主要是感恩老爺車與我們同甘共苦,多少次的驚險患難,實在說,它也是有生命的,也是有生住異滅,也有老病死生,現在退休了,當然要給它養老,我就想到放在山門口,給它一個好的光彩。

等它更老朽,將鐵皮、輪胎、玻璃,都埋葬在本山的一角之地,不讓它流失到山外去。在佛光山的這塊土地上,我們要讓它永遠和我們共同長存。

我對汽車退休的愛心,或者對世間萬物,也都是如此。「汽車養老」的故事,就這樣在佛光山傳為美談多年。

民國五○年代以來,社會進步,大家慢慢的都有了車子。為了大家有車子,公路要重修,橋梁要重做,路邊的水溝也要重整,路樹要重種。汽車的油料、加油站,要不斷增加;汽車的零件,不斷要有許多下游的工廠,在路邊供應;司機的考取,世界汽油的生產價碼,停車場停車的位置……一部汽車牽連了許多的因緣關係。

所以,現在一家四口的小家庭,擁有一部汽車,汽車的養護費用很高,四個人的生活費都不夠養它。它要修繕、要繳稅、要汽油、要司機,要很多很多的保養,所以養一部車子,比養幾個兒女還要困難。現在的汽車之多,可見得能負擔養車子的人也增加了,這個社會是進步的,但是責任和苦難也增加了。

因為「汽車養老」的事件,順此一談,我與汽車的因緣。我曾在《百年佛緣》寫過〈我的交通工具〉,在此就不談了,以下只談我與汽車的關係吧。

那時候,台灣還沒有進步到像現今的公路,總是車水馬龍的狀況。我記得當時,佛教人士有人見到佛光山有汽車,他們也跟進買了小轎車,就有人批評,認為坐汽車是豪華的待遇,一個寺院僧侶應該過清貧的生活,怎麼可以開汽車呢?這是很不應該的事情。

像有一次,晚上七點鐘我在台北國父紀念館講演,早上從高雄出發,我通常會在晚上六點半就抵達,讓大家放心,下車時,聽到旁邊的路人說:「和尚還乘汽車!」我覺得真可憐,和尚連坐汽車的權利都沒有,難道你要叫我從高雄走路到台北國父紀念館來講演?這一條路,至少三百五十公里,不走一個星期也不能到達啊!想到佛教因為社會人士的不了解,就這麼被踐踏、批評,不禁慨嘆。但這也要怪我們,沒有發心出來弘法,使社會不了解宗教師的價值和意義。

那一部老爺車退休了以後,大家怕危險,建議還是不要用大車子,就買一部裕隆的小車子,比較安全。
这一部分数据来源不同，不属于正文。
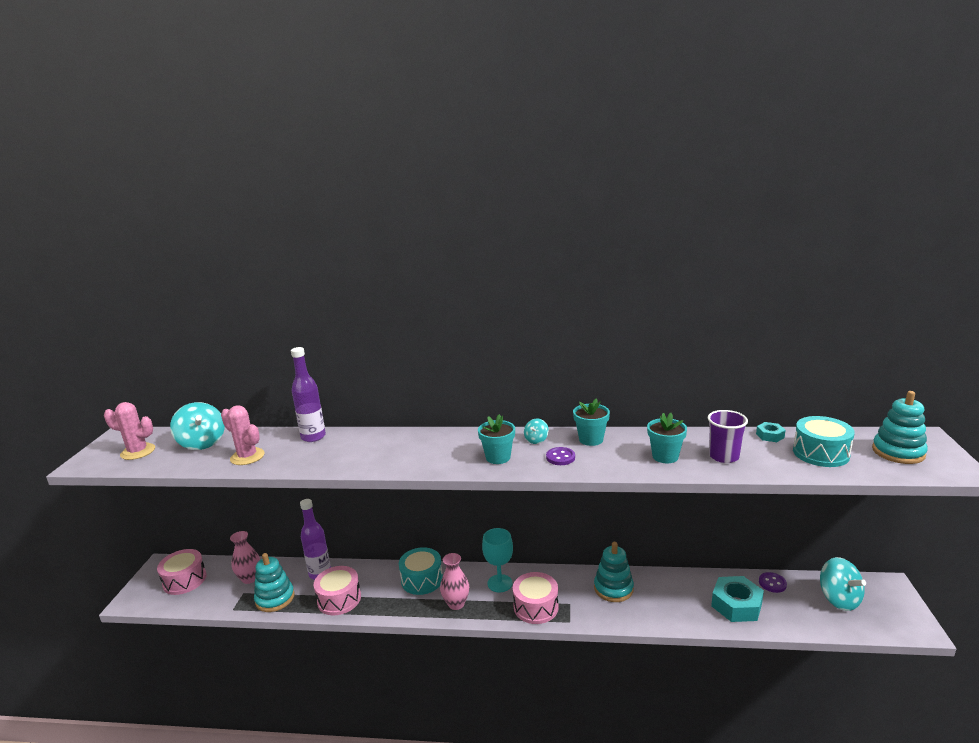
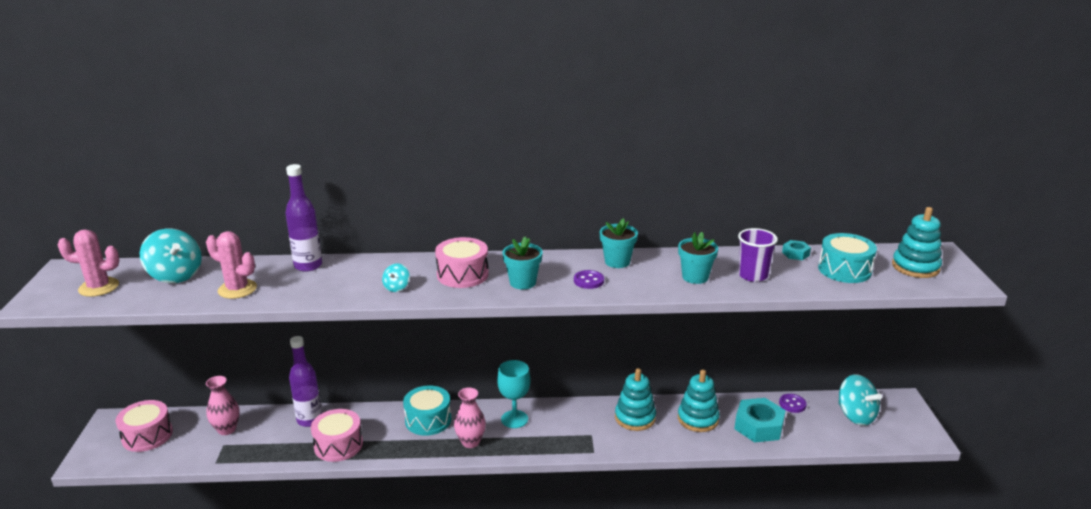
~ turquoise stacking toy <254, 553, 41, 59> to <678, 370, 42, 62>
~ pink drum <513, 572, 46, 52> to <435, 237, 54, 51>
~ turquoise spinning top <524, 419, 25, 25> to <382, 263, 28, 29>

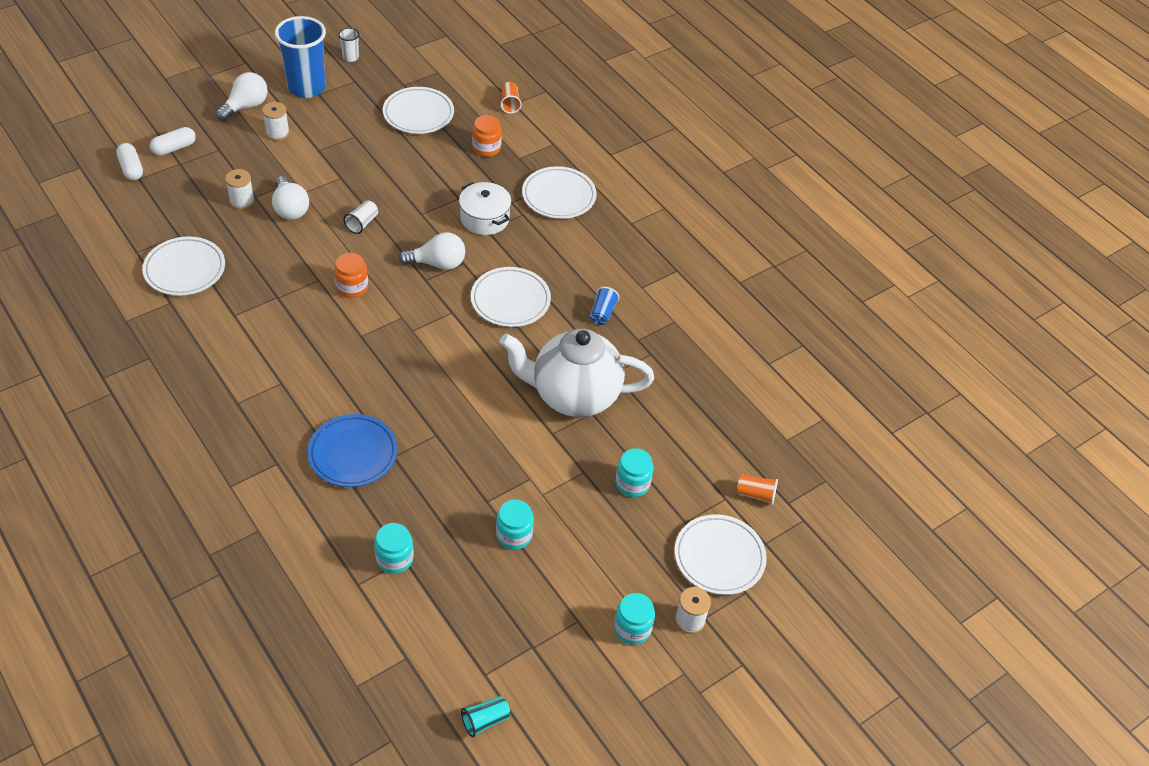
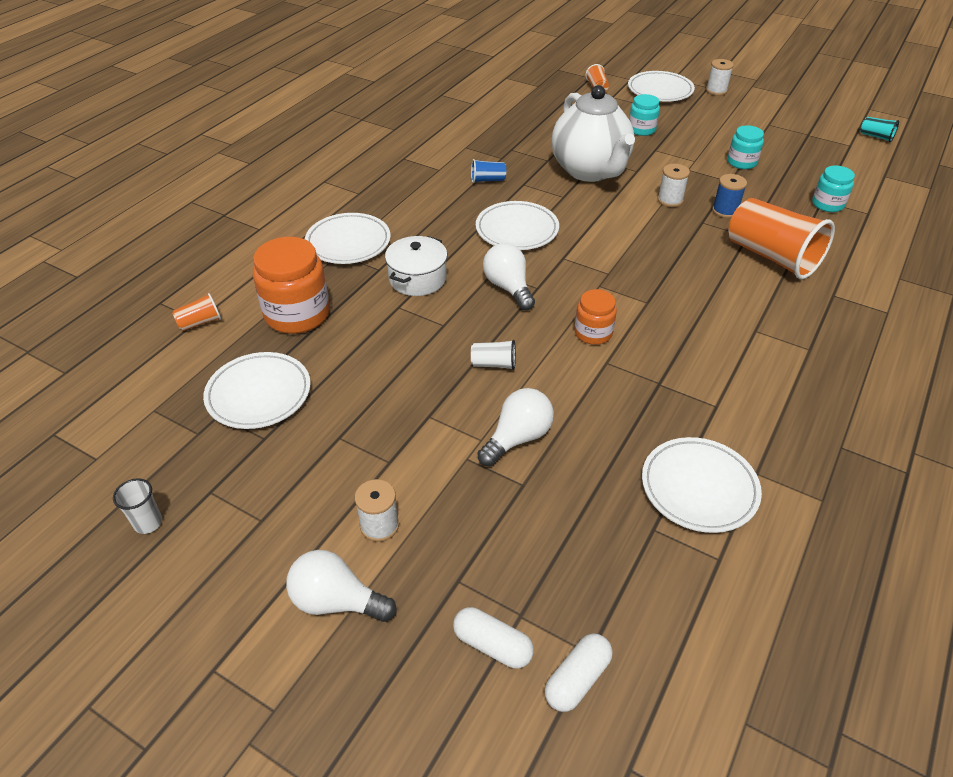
~ white spool <225, 169, 30, 41> to <658, 164, 32, 43>
- blue cup <275, 16, 51, 82>
~ blue plate <308, 414, 90, 73> to orange cup <728, 198, 107, 81>
~ orange jar <472, 115, 30, 42> = <253, 237, 77, 97> x1.76
- turquoise jar <614, 593, 41, 52>
+ blue spool <712, 174, 35, 44>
主要也是大車子的司機也不容易找,小汽車駕駛的人比較多,因此,我也鼓勵心定、依照去考汽車駕駛執照。

當時一些年輕的人開車,心情都很容易煩躁,常常會鬧情緒,有時開到半路就罷工不開。一九六七年,佛光山開山了,高雄和佛光山之間的路程,有四十公里長,我們經常要來回辦事、聯絡,但這一條路面不好行駛,很少有車輛通行,這許多鬧情緒的年輕徒眾,一生氣就不肯開車,用現在的話,叫「放鴿子」。我也有給徒弟放鴿子的經驗,所以對於開車的徒眾,我都會忍耐,讓他們幾分,免得他們情緒不好,把我在路上放鴿子,況且汽車停路旁也很不好看。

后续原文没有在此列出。